● **WHAT THE EXERCISE ASKS**: Using the listing below, output only the lines from the one that contains "List each element's type and" through the one that contains "Page size: 1500x1125.", inclusive, exactly as given and without images.

THE DATA Block Start

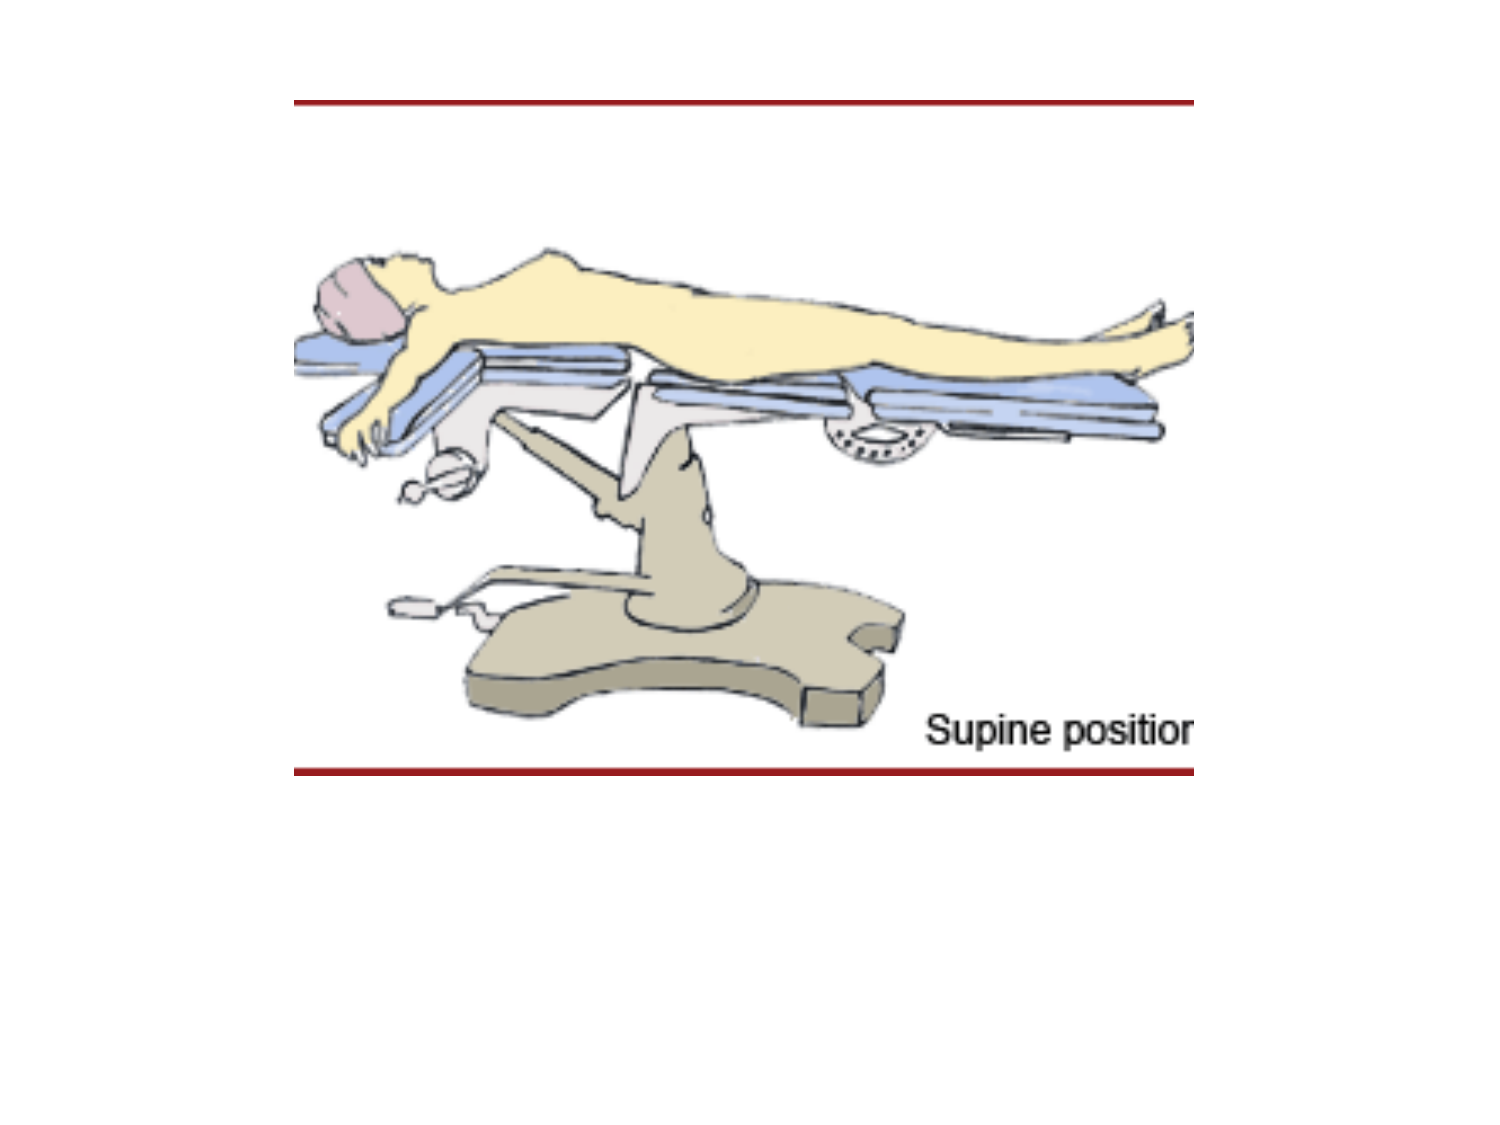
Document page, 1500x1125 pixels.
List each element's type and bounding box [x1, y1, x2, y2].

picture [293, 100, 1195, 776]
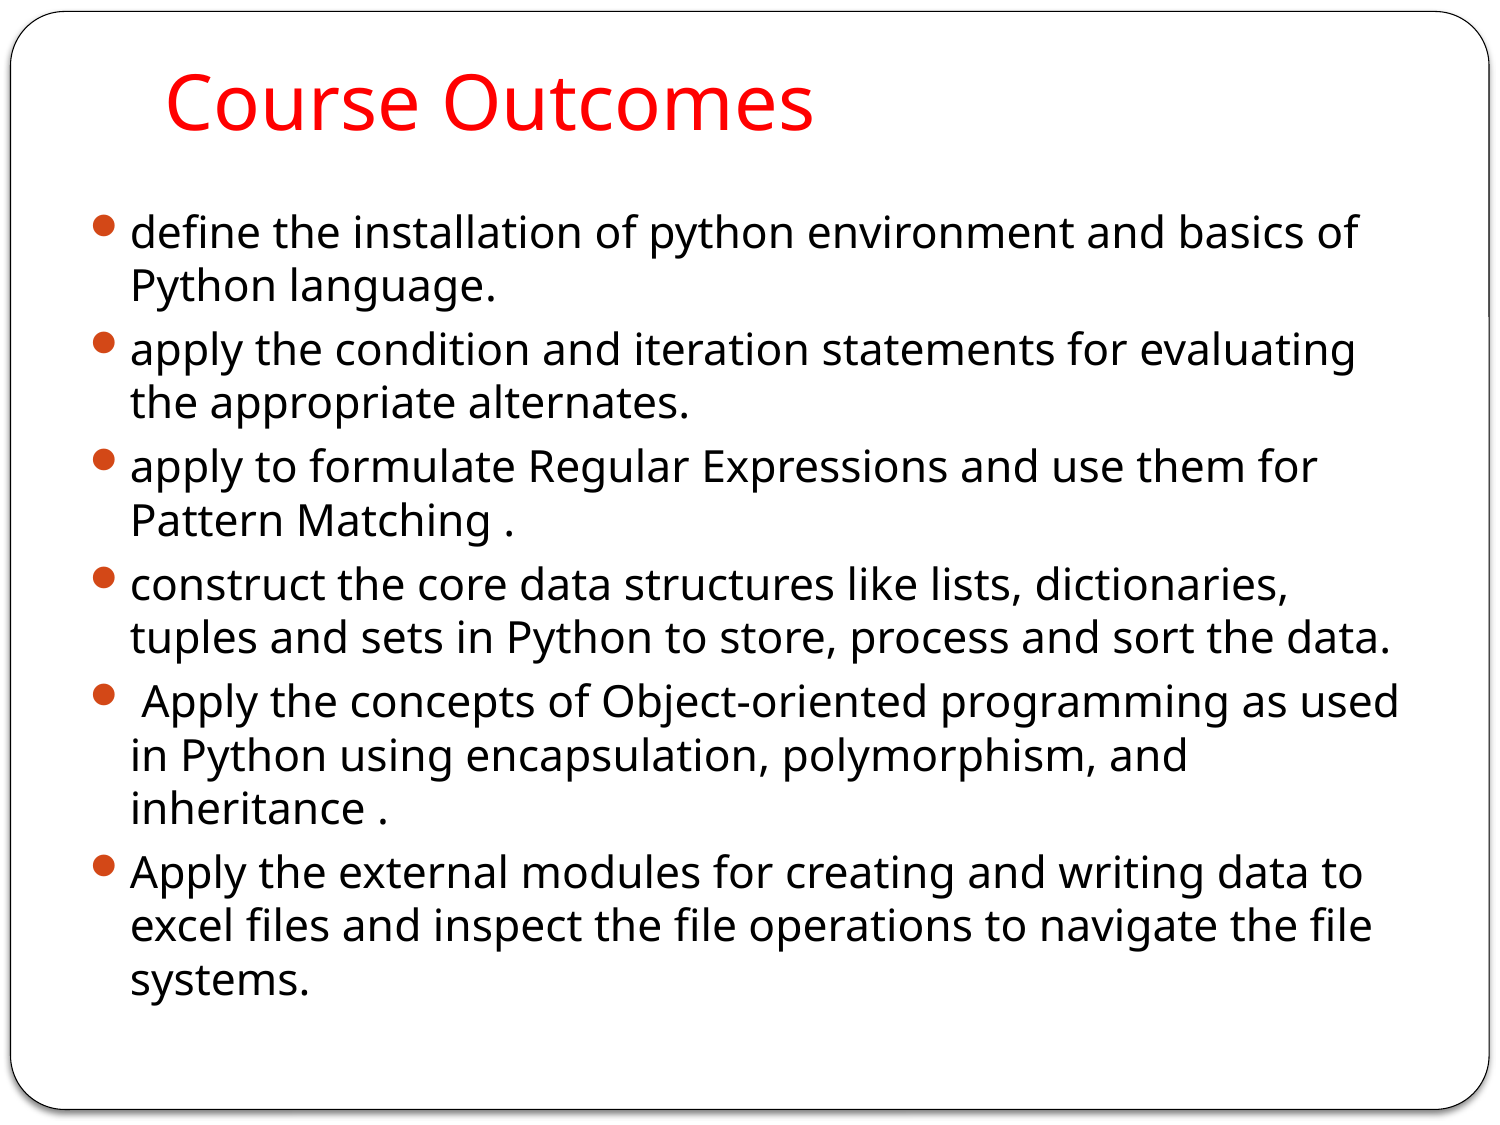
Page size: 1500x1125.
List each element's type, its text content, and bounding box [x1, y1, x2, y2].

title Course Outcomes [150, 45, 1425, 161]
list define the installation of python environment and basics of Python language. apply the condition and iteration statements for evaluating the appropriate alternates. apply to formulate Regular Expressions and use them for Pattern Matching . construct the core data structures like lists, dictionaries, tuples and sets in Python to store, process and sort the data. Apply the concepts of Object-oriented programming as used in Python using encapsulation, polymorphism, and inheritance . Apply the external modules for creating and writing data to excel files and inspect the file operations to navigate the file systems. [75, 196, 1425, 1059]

THE DATA Block End
THE DATA Block Start

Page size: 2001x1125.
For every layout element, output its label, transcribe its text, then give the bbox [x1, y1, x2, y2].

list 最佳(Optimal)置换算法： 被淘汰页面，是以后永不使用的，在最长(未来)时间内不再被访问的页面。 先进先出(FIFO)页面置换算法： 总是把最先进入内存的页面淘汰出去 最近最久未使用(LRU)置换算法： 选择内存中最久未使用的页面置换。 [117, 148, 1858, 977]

THE DATA Block End

● **TASK RESPONSE**:
List each element's type and bounding box [x1, y1, x2, y2].

picture [293, 100, 1195, 776]
Page size: 1500x1125.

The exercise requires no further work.